EXTRACTED DATA:
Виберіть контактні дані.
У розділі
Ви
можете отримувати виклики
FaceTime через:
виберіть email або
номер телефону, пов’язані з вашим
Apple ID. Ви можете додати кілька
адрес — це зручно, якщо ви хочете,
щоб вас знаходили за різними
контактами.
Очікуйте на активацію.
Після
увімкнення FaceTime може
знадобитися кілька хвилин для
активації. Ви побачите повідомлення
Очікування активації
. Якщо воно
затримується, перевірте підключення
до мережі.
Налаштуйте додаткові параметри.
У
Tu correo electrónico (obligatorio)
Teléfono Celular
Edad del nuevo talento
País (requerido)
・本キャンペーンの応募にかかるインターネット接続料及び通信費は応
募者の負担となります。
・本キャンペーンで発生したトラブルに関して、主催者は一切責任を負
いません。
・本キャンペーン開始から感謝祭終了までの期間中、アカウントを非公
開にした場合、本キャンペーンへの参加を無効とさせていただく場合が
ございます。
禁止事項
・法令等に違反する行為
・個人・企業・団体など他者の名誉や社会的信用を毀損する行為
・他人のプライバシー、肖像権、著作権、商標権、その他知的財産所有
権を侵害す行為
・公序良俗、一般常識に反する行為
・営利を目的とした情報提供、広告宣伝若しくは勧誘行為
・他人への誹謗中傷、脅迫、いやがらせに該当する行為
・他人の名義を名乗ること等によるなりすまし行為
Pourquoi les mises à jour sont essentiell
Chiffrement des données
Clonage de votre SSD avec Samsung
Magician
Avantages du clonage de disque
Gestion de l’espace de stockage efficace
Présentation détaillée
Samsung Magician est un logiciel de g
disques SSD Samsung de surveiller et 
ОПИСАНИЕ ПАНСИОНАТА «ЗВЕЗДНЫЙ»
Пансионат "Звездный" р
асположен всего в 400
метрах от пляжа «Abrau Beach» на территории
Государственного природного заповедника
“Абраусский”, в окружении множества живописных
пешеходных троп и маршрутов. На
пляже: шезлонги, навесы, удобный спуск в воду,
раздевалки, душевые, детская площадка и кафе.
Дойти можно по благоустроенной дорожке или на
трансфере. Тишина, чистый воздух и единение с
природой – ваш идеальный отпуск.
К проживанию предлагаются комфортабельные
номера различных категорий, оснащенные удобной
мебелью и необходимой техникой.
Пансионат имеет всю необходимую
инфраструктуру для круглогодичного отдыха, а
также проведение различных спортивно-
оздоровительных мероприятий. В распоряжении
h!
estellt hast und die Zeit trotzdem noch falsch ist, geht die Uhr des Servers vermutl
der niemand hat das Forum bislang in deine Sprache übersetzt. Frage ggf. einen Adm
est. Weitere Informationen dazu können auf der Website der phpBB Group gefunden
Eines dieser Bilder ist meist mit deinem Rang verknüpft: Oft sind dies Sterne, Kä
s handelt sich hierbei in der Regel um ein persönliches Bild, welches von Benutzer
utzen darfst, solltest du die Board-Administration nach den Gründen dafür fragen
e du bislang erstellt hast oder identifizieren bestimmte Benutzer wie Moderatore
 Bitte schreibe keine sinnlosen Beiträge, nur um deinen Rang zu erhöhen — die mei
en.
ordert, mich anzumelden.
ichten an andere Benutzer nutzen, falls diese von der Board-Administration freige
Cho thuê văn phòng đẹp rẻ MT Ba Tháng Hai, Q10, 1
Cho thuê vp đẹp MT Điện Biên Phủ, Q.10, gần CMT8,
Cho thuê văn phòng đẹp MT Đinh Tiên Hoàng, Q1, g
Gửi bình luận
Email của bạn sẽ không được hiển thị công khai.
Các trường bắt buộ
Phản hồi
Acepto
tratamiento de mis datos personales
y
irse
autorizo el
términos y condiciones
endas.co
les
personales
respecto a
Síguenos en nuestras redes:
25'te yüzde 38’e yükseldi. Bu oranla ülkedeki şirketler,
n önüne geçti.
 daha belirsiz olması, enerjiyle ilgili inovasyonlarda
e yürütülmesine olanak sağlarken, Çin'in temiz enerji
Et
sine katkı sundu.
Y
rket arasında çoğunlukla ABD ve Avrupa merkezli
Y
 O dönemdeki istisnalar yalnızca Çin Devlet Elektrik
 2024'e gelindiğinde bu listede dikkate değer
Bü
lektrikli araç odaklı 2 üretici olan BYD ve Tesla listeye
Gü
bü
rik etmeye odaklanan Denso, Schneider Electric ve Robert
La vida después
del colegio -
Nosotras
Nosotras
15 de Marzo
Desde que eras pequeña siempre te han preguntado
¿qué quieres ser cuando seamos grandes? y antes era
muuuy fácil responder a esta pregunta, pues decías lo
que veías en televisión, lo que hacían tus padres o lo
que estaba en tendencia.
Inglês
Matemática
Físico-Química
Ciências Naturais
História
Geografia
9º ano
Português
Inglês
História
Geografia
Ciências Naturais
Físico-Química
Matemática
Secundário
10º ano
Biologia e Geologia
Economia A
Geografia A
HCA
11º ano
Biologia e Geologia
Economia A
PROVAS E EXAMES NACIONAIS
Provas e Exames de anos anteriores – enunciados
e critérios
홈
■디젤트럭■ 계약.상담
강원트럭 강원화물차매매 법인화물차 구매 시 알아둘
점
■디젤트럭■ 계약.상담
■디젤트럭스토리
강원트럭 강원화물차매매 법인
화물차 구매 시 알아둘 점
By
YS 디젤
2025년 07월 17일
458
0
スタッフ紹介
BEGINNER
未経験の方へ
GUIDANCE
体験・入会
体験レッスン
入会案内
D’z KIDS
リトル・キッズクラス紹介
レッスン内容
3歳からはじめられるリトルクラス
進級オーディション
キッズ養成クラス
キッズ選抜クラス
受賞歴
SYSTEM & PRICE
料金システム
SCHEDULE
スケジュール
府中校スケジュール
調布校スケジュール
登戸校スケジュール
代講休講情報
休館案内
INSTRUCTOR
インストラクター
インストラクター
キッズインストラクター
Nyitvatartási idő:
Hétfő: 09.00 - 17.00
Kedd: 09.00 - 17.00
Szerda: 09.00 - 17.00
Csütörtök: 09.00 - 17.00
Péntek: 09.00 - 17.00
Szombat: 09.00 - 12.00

WORK INSTRUCTIONS:
Can you filter the data above down to every line that contains the string "Board"? Case counts, so copy only the lines where it appears with that exact capitalization.

EXPECTED OUTPUT:
utzen darfst, solltest du die Board-Administration nach den Gründen dafür fragen
ichten an andere Benutzer nutzen, falls diese von der Board-Administration freige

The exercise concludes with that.